TEXT EXCERPT
#####

2013-04-19 Thread Boris Lykah
I am happy to announce release of Groundhog 0.3!

Groundhog is a library for high-level database access. It has support for
Sqlite, PostgreSQL, and a new MySQL backend. Advanced migration
capabilities allow you to precisely specify the schema description, fitting
it to an existing database, or creating a migration script for a new one.
Groundhog is not opinionated about schema and can bind your datatypes to a
relational model which may have composite keys, references across different
schemas, indexes, etc.

Changes:
* Novel mechanism for defining your own functions, operators, or other
expressions and combining them in a type-safe manner. The operators LIKE
and IN, which appeared in this version, are one-liners based on it. Now you
can write advanced queries compositionally without resorting to raw SQL.
For example:
project (upper (ZipCodeField `append` AddressField), NumberField *
(NumberField + (1 :: Int))) $ lower NameField `like` jack%
will be transformed into SQL query
SELECT upper(zipcode || address), number * (number + ?) FROM tablename
WHERE lower(name) like ?
* PostgreSQL backend got support for arrays and geometric datatypes.
* First release of MySQL backend (influenced by persistent-mysql).

#####

WORK REQUEST A
Name every database backend that the Groundhog 0.3 announcement says the library supports.
WORK REQUEST B
Write the next part of the Groundhog 0.3 announcement, starting after its final line.
The rows that come next are taken from a separate source.

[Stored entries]
#####

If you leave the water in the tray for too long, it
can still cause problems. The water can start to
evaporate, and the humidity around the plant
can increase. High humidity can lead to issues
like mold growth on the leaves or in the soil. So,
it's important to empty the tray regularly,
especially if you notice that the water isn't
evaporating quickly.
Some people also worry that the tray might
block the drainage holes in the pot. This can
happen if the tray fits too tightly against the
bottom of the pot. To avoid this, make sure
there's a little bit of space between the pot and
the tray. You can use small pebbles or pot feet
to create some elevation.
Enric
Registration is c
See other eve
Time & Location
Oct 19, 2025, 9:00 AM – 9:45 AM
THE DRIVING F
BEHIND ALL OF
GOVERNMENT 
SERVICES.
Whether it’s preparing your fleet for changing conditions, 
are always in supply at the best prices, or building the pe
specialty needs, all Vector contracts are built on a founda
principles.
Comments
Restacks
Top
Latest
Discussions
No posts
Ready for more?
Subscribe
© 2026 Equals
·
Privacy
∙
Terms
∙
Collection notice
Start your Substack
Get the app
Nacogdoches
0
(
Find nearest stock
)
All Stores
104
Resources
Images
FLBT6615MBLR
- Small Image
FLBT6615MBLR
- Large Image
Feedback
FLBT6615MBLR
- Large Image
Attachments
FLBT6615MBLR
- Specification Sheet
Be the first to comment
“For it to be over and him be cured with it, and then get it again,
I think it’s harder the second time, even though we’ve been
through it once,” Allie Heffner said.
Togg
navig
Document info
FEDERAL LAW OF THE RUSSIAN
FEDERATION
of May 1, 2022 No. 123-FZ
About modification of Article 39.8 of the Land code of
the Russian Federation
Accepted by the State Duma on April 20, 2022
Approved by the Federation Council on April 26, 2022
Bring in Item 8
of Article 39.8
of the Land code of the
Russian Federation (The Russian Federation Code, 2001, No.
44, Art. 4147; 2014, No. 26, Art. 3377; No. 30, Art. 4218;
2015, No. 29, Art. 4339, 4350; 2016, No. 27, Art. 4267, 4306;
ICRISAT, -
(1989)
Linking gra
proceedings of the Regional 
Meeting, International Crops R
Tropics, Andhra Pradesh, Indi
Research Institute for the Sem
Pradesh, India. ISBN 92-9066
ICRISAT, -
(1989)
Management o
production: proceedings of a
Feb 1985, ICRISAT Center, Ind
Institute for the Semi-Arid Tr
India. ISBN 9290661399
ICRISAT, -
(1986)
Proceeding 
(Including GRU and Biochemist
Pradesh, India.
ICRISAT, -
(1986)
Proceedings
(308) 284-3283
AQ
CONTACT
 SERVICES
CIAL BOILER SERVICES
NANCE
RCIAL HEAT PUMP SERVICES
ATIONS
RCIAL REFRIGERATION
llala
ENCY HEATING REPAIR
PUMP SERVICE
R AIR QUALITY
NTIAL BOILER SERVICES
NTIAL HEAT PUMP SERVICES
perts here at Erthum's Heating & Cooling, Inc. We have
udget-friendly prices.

#####

TASK ANSWER A
Sqlite, PostgreSQL, MySQL

TASK ANSWER B
* New class ConnectionManager helps to extract connections from pools,
application state, or other sources. Now both plain connections and pools
can be run with the same function runDbConn. In particular, this class
helps with integrating Groundhog into web applications.
* Support for savepoints (nested transactions).
* Schema qualified tables. The entities can be configured with a schema
parameter. It defines schema where the table, its triggers, indexes, and
other related database objects are stored. Schemas are respected both
during migration and when generating queries.
* Custom primary keys. A unique set of fields can be defined as a
constraint, index, or primary key. Composite primary keys are supported as
well.
* Configuration of reference clauses ON DELETE and ON UPDATE.
* New class SchemaAnalyzer exposes Groundhog functions for database
introspection. In future it can be used to build more powerful migration
tools, or generate datatypes from table definitions.

The full description of the configuration options is available at
http://hackage.haskell.org/packages/archive/groundhog-th/0.3.0/doc/html/Database-Groundhog-TH.html
Please see examples at
http://github.com/lykahb/groundhog/tree/master/examples.

If you want to integrate Groundhog into your application which is based on
Snap, Yesod, or just uses another monad to store connections, see this
example
http://github.com/lykahb/groundhog/blob/master/examples/monadIntegration.hs.
Although there are many new features in this release, Groundhog API is
mature enough to minimize the breaking changes. To migrate from Groundhog
2.* replace runSqliteConn/runPostgresqlConn/runSqlitePool/runPostgresqlPool
with runDbConn.

Special thanks to MightyByte who suggested to generalize connections and
helped to find the design, and to many others who gave their inspiring
feedback.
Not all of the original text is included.